The answer is that it is time for the American bar to draw some lines and to defend them. So long as these individuals do not practice law, then they are of no concern to our profession. In other cases, we should enforce prohibitions against the unauthorized practice of law. If it takes some tough thinking about where the practice of law ends and where the offering of other services begins, then it is time to think long and hard. Let's not succumb to the facile belief that these lines are just anti-competitive vestiges of a by-gone era. No, these are policies that affirm the value to the public of an independent legal profession, one whose identity to the public is unmistakable. Commissions may offer guidance in this area, but, I am afraid, it may take the old-fashioned common law approach of one test case after another before the law is settled in this field.

Is it already too late to equip the American bar to remain the source of uncompromising, independent advice under today's changing economic conditions?

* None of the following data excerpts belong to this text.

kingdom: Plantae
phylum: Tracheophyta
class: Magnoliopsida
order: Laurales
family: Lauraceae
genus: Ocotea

Not at all. The action by the House of Delegates was a serious setback to the belief that MDPs controlled by non-lawyers are inevitable and that it is futile to oppose them. The future of the American bar lies in your hands: the practicing lawyers, the bar associations and the courts.

And it also lies in the hands of the Commission that has worked so hard and has done so much to bring these issues to our attention. I would hope that the Commission, itself, will think creatively about how to equip law firms to survive independently in today's economy so that they can continue to offer their indispensable services to our clients and to our nation. I hope that the Commission will take a fresh look at this broader question and offer a new report.

But independence is the key. In the words of one of our speakers in the House of Delegates, Jack Dunbar of Mississippi:

"[L]awyers are special people. We're not like accountants. We're not like MBAs and deal-doers and investment bankers. We're fiduciaries. We're in the Constitution. We're officers of the court. And we hold in trust the very fabric of this society. It has been lawyers who have kept the playing fields level, who have kept people honest in the marketplace, and who have stood between the individual and the abuse of authority for 200 years and contributed to the success of this great American experiment.... And so I get real nervous when somebody suggests that we blend this profession into a business unit as a profit center for a company controlled by non-lawyers."

I am confident that this captures the sense of the American bar and the House of Delegates. There is good reason for us to stand firm against certain trends, such as one-stop-shopping convenience, when more important considerations are at stake. Let's hold our heads high and figure out what we need to do to remain a profession that offers uncompromising, independent counsel.